─── Extrait du texte ───
Free Mobile : réseau allumé et contre-attaque d'Orange

Florian Innocente |

Le réseau de Free Mobile est quasi intégralement allumé depuis le 2 mars, à hauteur de 97%, écrit Challenges d'après ses sources. Les deux grosses pannes qu'ont connues les abonnés ces trois derniers jours seraient peut-être liées (ou pour partie) à cette montée en charge du réseau propre de l'opérateur.

Une source chez Orange ne confirme pas l'information, mais livre cette hypothèse : «Free peut avoir allumé son réseau, mais rien ne garantit qu’il ne baisse pas la puissance de ses antennes pour que ce soient les nôtres qui continuent d’être sollicitées».

Orange fait assaut de déclarations aujourd'hui, répondant tous azimuts, tantôt à l'ARCEP, tantôt à ses concurrents. Mais il se justifie également auprès de ses employés et de ses représentants syndicaux, alors qu'il lui a été reproché d'avoir fait en quelque sorte un cadeau à la société de Xavier Niel (lire Free Mobile : deux syndicats contestent les résultats de l'ARCEP).

Dans un courrier interne daté du 1er mars, Pierre Louette, le Directeur Général Adjoint d'Orange, met sur le compte du pragmatisme la signature de cet accord. D'abord parce qu'obligation était faite aux opérateurs de trouver un accord avec Free, et ensuite «si [Orange] ne l'avait pas fait, l'un de nos concurrents l'aurait fait sans attendre». Consolation ensuite, cet accord se traduira d'ici 2015 par un versement de Free à Orange d'un montant supérieur au milliard d'euros : «cela va nous permettre de compenser l'impact de Free sur notre chiffre d'affaires.»

Enfin, Pierre Louette rappelle l'obligation qu'a Free de constituer progressivement son propre réseau et de moins dépendre d’Orange au fil du temps.

Ce matin, c'est Stéphane Richard, le PDG d'Orange qui a répondu dans une interview aux Échos sur les déclarations de l'ARCEP et de ses concurrents (lire Free Mobile: compte-rendu de l'audition de l'ARCEP & Free Mobile / Bouygues Telecom : le match continue).
───
Traduisez en anglais cette phrase de l'article sur Free Mobile et Orange : « Enfin, Pierre Louette rappelle l'obligation qu'a Free de constituer progressivement son propre réseau et de moins dépendre d’Orange au fil du temps. » Le matériel joint n'est pas nécessaire.
─── Fiches de données ───
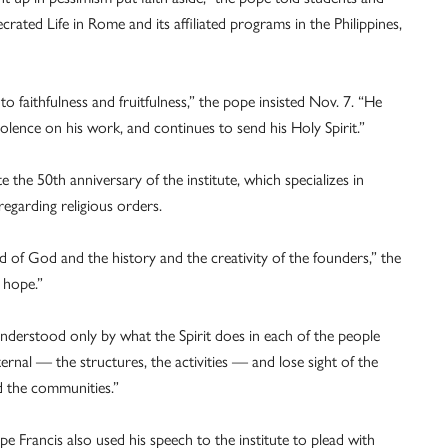
crated Life in Rome and its affiliated programs in the Philippines,
 to faithfulness and fruitfulness,” the pope insisted Nov. 7. “He
olence on his work, and continues to send his Holy Spirit.”
 the 50th anniversary of the institute, which specializes in
 regarding religious orders.
of God and the history and the creativity of the founders,” the
 hope.”
s understood only by what the Spirit does in each of the people
rnal — the structures, the activities — and lose sight of the
d the communities.”
 Francis also used his speech to the institute to plead with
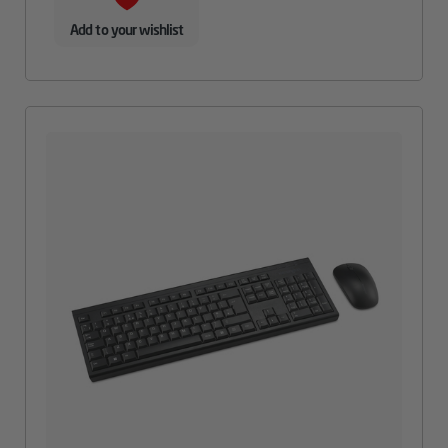
Add to your wishlist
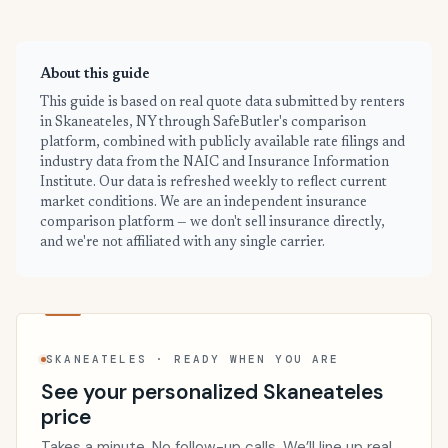
About this guide
This guide is based on real quote data submitted by renters
in Skaneateles, NY through SafeButler's comparison
platform, combined with publicly available rate filings and
industry data from the NAIC and Insurance Information
Institute. Our data is refreshed weekly to reflect current
market conditions. We are an independent insurance
comparison platform — we don't sell insurance directly,
and we're not affiliated with any single carrier.
SKANEATELES · READY WHEN YOU ARE
See your personalized Skaneateles
price
Takes a minute. No follow-up calls. We’ll line up real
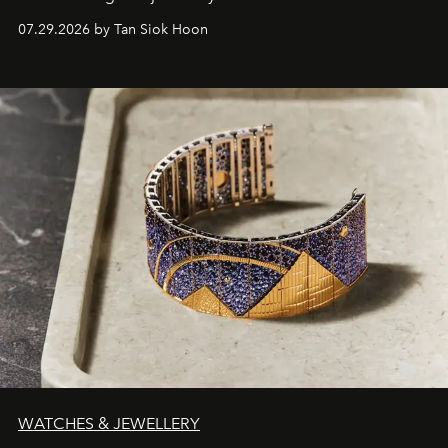
07.29.2026 by Tan Siok Hoon
WATCHES & JEWELLERY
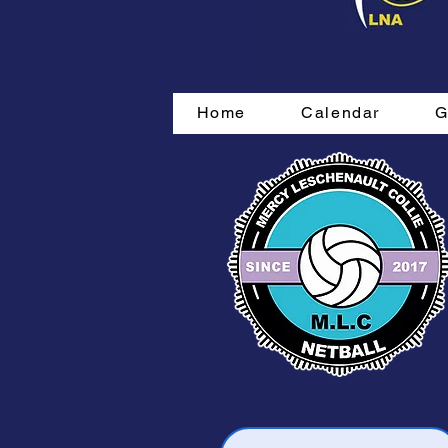
Home
Calendar
G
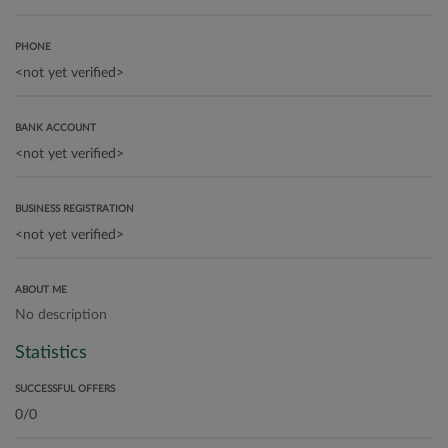
PHONE
BANK ACCOUNT
BUSINESS REGISTRATION
ABOUT ME
No description
Statistics
SUCCESSFUL OFFERS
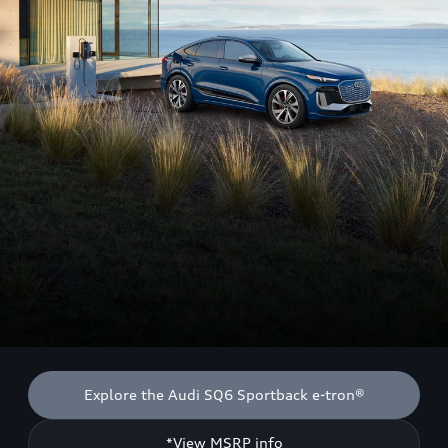
Explore the Audi SQ6 Sportback e-tron®
*View MSRP info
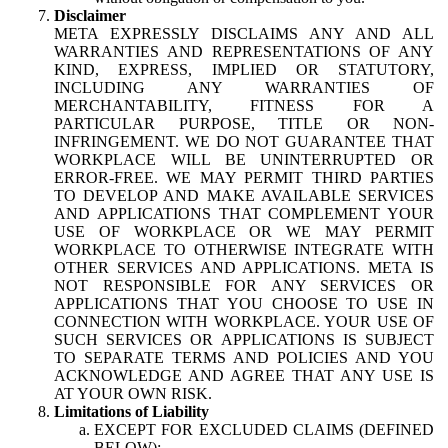
Disclaimer
META EXPRESSLY DISCLAIMS ANY AND ALL
WARRANTIES AND REPRESENTATIONS OF ANY
KIND, EXPRESS, IMPLIED OR STATUTORY,
INCLUDING ANY WARRANTIES OF
MERCHANTABILITY, FITNESS FOR A
PARTICULAR PURPOSE, TITLE OR NON-
INFRINGEMENT. WE DO NOT GUARANTEE THAT
WORKPLACE WILL BE UNINTERRUPTED OR
ERROR-FREE. WE MAY PERMIT THIRD PARTIES
TO DEVELOP AND MAKE AVAILABLE SERVICES
AND APPLICATIONS THAT COMPLEMENT YOUR
USE OF WORKPLACE OR WE MAY PERMIT
WORKPLACE TO OTHERWISE INTEGRATE WITH
OTHER SERVICES AND APPLICATIONS. META IS
NOT RESPONSIBLE FOR ANY SERVICES OR
APPLICATIONS THAT YOU CHOOSE TO USE IN
CONNECTION WITH WORKPLACE. YOUR USE OF
SUCH SERVICES OR APPLICATIONS IS SUBJECT
TO SEPARATE TERMS AND POLICIES AND YOU
ACKNOWLEDGE AND AGREE THAT ANY USE IS
AT YOUR OWN RISK.
Limitations of Liability
EXCEPT FOR EXCLUDED CLAIMS (DEFINED
BELOW):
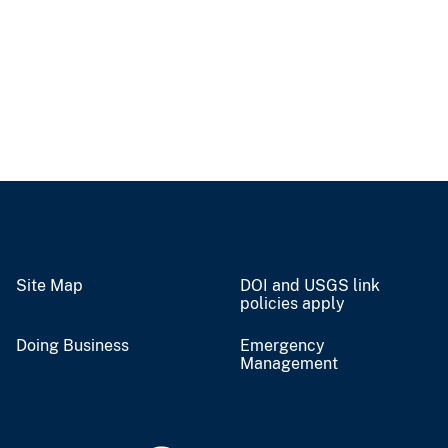
Site Map
DOI and USGS link
policies apply
Doing Business
Emergency
Management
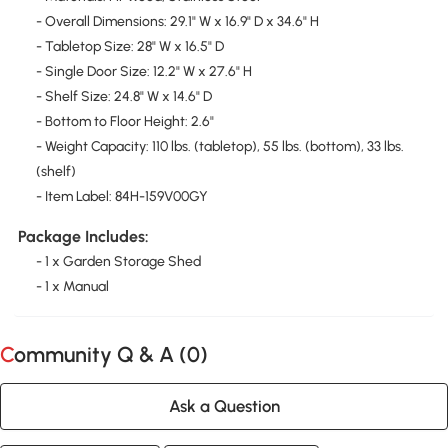
- Overall Dimensions: 29.1" W x 16.9" D x 34.6" H
- Tabletop Size: 28" W x 16.5" D
- Single Door Size: 12.2" W x 27.6" H
- Shelf Size: 24.8" W x 14.6" D
- Bottom to Floor Height: 2.6"
- Weight Capacity: 110 lbs. (tabletop), 55 lbs. (bottom), 33 lbs.
(shelf)
- Item Label: 84H-159V00GY
Package Includes:
- 1 x Garden Storage Shed
- 1 x Manual
Community Q & A (
0
)
Ask a Question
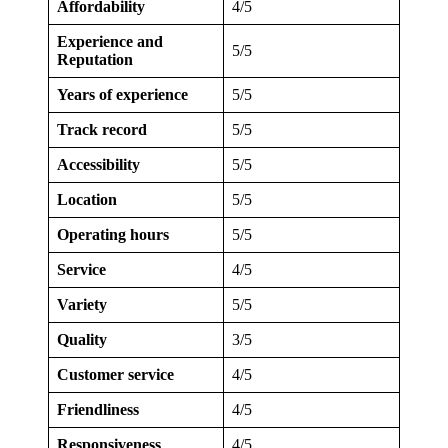
Affordability
4/5
Experience and
5/5
Reputation
Years of experience
5/5
Track record
5/5
Accessibility
5/5
Location
5/5
Operating hours
5/5
Service
4/5
Variety
5/5
Quality
3/5
Customer service
4/5
Friendliness
4/5
Responsiveness
4/5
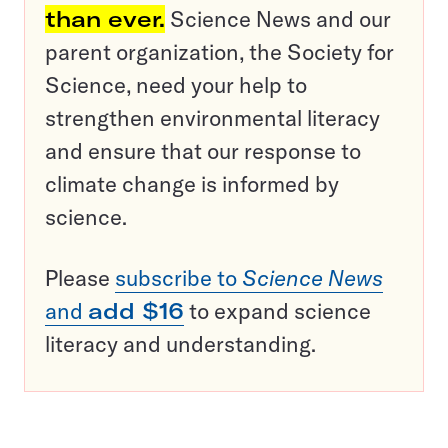
than ever.
Science News and our
parent organization, the Society for
Science, need your help to
strengthen environmental literacy
and ensure that our response to
climate change is informed by
science.
Please
subscribe to
Science News
and
add $16
to expand science
literacy and understanding.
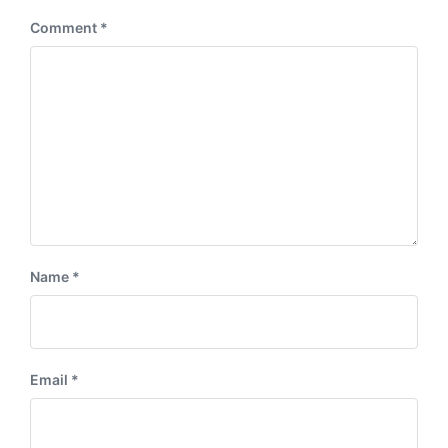
Comment
*
Name
*
Email
*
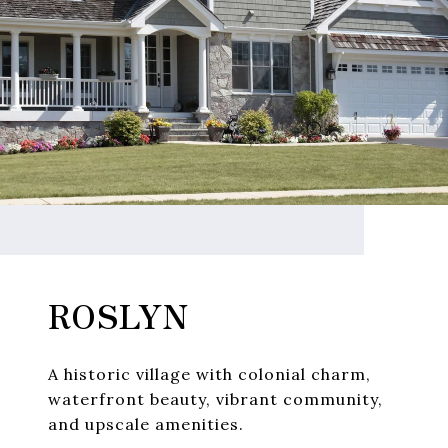
ROSLYN
A historic village with colonial charm,
waterfront beauty, vibrant community,
and upscale amenities.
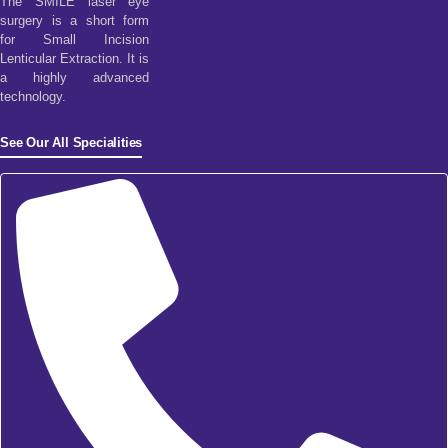
The SMILE laser eye
surgery is a short form
for Small Incision
Lenticular Extraction. It is
a highly advanced
technology.
See Our All Specialities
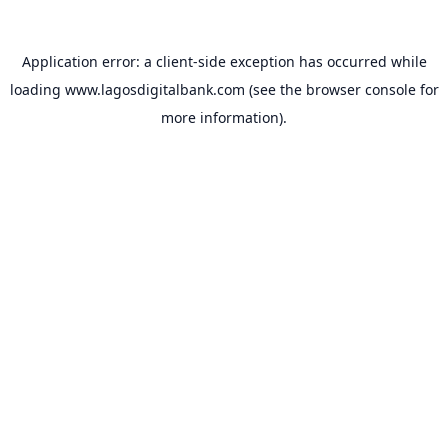
Application error: a
client
-side exception has occurred while
loading
www.lagosdigitalbank.com
(see the
browser console
for
more information).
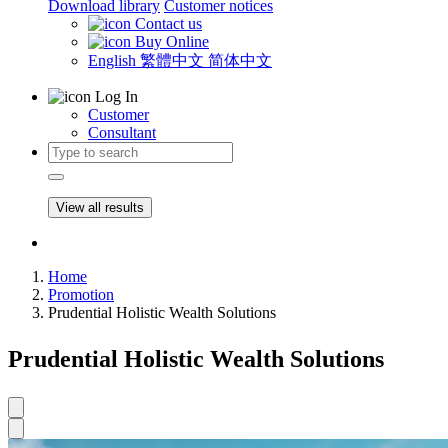
Download library
Customer notices
Contact us
Buy Online
English
繁體中文
简体中文
Log In
Customer
Consultant
View all results
Home
Promotion
Prudential Holistic Wealth Solutions
Prudential Holistic Wealth Solutions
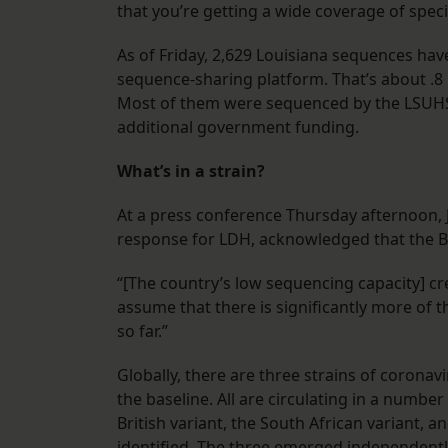
that you’re getting a wide coverage of sp
As of Friday, 2,629 Louisiana sequences hav
sequence-sharing platform. That’s about .8 
Most of them were sequenced by the LSUHSC
additional government funding.
What’s in a strain?
At a press conference Thursday afternoon, 
response for LDH, acknowledged that the Bri
“[The country’s low sequencing capacity] cre
assume that there is significantly more of th
so far.”
Globally, there are three strains of corona
the baseline. All are circulating in a numb
British variant, the South African variant, a
identified. The three emerged independentl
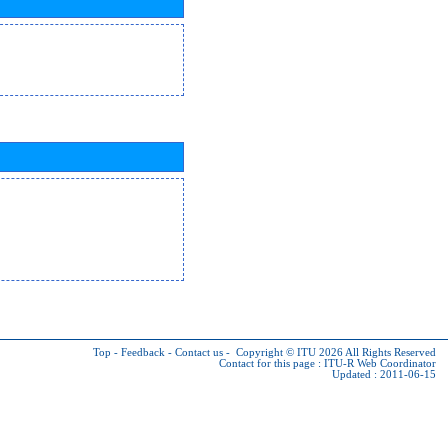
Top
-
Feedback
-
Contact us
-
Copyright © ITU 2026
All Rights Reserved
Contact for this page :
ITU-R Web Coordinator
Updated : 2011-06-15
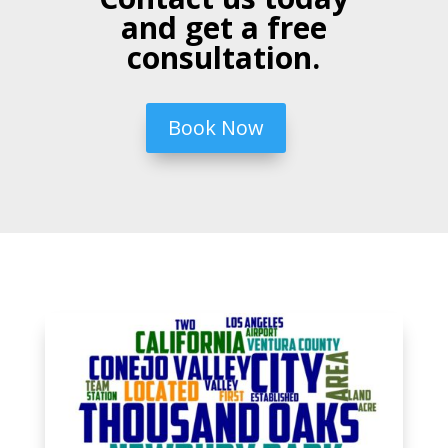
and get a free
consultation.
Book Now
───
Zone de réponse
Finally, Pierre Louette points out that Free is required to gradually build its own network and to depend less on Orange over time.